The global pandemic has caused some major changes to the face of retail and ecommerce in the UK. The growing lean towards online shopping has accelerated at a pace no one was quite expecting, and for online retailers, it can feel like a race to keep up.
The ONS reported that in May 2020, online sales of clothing and non-food items reached record levels as the UK shopped from their homes during lockdown. During the spring of 2020, social media images emerged of consumers displaying piles of Amazon packages as they confessed to buying online more than ever during the pandemic. Whereas online sales were rising by 11% a year pre-pandemic, that figure is now expected to be 19%.
The role of the online marketplace has been pivotal in the growth of ecommerce. Unsurprisingly, Amazon is taking the largest piece of the pie. Its nearest rival in the UK market is eBay, although, in recent years, Amazon’s international annual revenue growth has overtaken that of eBay’s by almost tenfold.
Amazon has fostered incredible brand loyalty from its customers. 45% of Prime members make a purchase at least once a week, and the annual Prime customer retention rate is over 90%. Along with the high-level user experience it provides, this has proven to be a winning formula that has facilitated Amazon in overtaking Microsoft as the most valuable public company in the world as of 2019.
Some online retailers are resistant to bringing marketplace selling into their sales strategy, often believing that it contributes to a race to the bottom and can devalue their brand. This needn’t be the case, however, as Amazon can integrate into a multi-channel strategy well if you use it to your advantage.
Online retailers need to embrace marketplace selling to keep up with consumer trends
Amazon leads the UK online marketplace trade, with a staggering 86% of Brits shopping on Amazon.co.uk, and a quarter of the UK adult population signed up to Prime. There’s no doubt that Amazon has changed the face of shopping as we know it.

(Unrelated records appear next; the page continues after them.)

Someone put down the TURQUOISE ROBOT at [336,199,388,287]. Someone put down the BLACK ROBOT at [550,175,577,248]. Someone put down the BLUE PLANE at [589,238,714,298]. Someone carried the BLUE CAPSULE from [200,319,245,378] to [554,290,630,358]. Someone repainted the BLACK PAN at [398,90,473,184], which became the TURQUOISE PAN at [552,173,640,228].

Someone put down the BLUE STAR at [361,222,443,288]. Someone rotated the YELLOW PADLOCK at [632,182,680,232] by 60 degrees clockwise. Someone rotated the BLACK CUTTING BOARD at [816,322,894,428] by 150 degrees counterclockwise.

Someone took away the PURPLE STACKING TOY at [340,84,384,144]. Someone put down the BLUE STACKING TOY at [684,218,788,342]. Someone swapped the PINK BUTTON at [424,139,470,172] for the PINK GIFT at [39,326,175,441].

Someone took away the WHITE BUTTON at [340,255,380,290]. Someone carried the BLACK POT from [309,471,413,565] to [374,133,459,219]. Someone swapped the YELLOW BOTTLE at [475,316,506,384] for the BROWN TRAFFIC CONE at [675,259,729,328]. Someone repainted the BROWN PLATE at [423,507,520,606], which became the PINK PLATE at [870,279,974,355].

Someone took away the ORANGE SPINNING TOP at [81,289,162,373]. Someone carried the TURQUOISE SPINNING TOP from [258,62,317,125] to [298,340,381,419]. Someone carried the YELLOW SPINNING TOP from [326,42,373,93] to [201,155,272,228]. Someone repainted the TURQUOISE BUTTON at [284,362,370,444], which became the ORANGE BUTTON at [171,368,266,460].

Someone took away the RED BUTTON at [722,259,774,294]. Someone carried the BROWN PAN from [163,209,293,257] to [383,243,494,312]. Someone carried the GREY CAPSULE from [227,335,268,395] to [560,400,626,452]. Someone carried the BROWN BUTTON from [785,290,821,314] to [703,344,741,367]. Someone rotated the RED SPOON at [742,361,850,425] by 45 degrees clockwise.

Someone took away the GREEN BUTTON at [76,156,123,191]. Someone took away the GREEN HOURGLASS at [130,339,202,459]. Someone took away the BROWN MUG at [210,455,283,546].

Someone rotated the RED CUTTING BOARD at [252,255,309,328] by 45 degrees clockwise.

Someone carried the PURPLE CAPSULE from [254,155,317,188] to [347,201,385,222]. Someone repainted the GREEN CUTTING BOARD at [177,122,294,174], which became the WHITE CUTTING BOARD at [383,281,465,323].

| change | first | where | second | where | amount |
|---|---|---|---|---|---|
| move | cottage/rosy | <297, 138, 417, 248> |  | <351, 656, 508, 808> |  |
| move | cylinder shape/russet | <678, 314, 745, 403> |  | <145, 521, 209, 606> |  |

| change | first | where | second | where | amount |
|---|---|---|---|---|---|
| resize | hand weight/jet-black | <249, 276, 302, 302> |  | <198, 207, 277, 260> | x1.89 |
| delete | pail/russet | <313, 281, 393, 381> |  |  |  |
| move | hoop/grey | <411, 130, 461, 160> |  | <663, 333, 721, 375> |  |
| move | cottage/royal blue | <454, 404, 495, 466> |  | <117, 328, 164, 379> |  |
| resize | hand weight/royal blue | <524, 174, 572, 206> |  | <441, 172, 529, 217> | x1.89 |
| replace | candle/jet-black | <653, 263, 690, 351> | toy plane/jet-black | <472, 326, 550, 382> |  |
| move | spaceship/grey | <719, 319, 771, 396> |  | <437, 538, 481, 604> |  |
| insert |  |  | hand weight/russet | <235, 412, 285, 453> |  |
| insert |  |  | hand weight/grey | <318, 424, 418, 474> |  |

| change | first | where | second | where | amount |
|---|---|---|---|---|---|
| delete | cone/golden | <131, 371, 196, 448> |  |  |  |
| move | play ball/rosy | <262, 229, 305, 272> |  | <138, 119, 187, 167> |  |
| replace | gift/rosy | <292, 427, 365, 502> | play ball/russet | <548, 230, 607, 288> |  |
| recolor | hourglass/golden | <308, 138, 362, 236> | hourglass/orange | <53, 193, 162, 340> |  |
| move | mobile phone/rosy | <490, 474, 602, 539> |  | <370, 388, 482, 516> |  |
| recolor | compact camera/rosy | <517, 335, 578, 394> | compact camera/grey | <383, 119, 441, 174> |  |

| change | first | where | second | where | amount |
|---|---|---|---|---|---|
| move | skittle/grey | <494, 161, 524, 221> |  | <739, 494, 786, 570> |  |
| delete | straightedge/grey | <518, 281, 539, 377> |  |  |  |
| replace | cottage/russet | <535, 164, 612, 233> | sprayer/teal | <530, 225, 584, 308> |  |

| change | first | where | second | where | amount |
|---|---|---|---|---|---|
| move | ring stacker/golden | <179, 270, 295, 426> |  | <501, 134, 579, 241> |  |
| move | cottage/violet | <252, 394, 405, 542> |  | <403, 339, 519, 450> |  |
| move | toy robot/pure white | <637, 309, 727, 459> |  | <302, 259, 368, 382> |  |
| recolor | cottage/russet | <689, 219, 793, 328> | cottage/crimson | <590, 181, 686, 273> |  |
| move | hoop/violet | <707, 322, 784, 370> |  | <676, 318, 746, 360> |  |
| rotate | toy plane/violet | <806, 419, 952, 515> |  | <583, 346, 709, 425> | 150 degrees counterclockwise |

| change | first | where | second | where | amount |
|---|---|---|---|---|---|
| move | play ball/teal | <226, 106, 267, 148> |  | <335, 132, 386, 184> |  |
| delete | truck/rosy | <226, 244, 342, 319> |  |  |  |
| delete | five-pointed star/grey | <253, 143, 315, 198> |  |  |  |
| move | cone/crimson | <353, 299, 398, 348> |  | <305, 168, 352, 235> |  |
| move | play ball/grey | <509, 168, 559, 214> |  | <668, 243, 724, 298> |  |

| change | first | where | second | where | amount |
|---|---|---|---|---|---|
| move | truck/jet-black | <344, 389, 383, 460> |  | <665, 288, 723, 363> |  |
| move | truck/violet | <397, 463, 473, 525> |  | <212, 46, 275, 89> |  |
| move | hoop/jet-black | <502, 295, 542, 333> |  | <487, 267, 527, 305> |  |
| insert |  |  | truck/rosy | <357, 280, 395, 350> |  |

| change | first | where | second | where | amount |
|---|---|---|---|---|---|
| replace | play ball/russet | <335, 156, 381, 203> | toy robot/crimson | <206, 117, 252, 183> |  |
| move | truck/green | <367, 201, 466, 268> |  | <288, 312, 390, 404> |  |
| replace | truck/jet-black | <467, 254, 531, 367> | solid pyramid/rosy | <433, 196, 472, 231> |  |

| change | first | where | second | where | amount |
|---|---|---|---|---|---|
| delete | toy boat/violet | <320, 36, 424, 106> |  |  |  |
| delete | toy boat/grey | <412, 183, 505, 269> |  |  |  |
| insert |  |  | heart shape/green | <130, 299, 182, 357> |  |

The obvious selling point of listing on Amazon is the sheer volume of traffic visiting the site. With 464 million people having visited amazon.co.uk in May 2020 alone, the numbers speak for themselves. Online retailers who don’t embrace this ecommerce giant will inevitably find themselves competing against it.
According to research by Feedvisor, 66% of consumers now start their search for a new product on Amazon. Compare that to the 20% of consumers who start their product search on Google, and you can see just how much Amazon is dominating the online retail space. If you’re investing in search engine optimisation as most companies do, it also makes sense to spend at least as much, if not more, into capitalising on the opportunities that Amazon can bring for your business.
The brand credibility and SEO weighting of the leading online marketplaces mean they do the hard work for you when it comes to getting your product in front of people. In most cases, the increased sales and revenue achieved from being seen by such a vast audience more than makes up for the business compromises you may have to make to join the marketplace.
It’s also worth noting that over 3000 new sellers sign up to Amazon every day – so even if you’re not on there, your competitors are. The good news is that consumers still value recognisable brands and will often go out of their way to find their trusted brands on Amazon, so your external marketing and brand image still has a significant impact on sales via a marketplace. Positioning yourself as a desirable brand can give you the edge on your lesser-known competitors – even if they’re cheaper.
As with most things, when it comes to Amazon selling, you’ll get as much out as you put in
A company must understand the marketplace platforms thoroughly to see success, so we highly recommend outsourcing this aspect of your business unless you consider yourself an expert. There are various ways of becoming an Amazon seller, with different costs, commitments and criteria attached to each option. Choosing the right one for your business will depend on your desired outcomes, your capacity to fulfil orders, and the level of control you are willing to forego.
A poor-quality listing, or failure to deliver excellent products and customer service, will ultimately harm your brand. Approach the marketplace with the same care and expertise that you would your own company website. The easily accessible customer feedback systems on most marketplace sites can be a blessing or a curse, so give your customers a brand experience you can be proud of. In short, whatever you do for your own ecommerce site, do for your marketplace presence, too.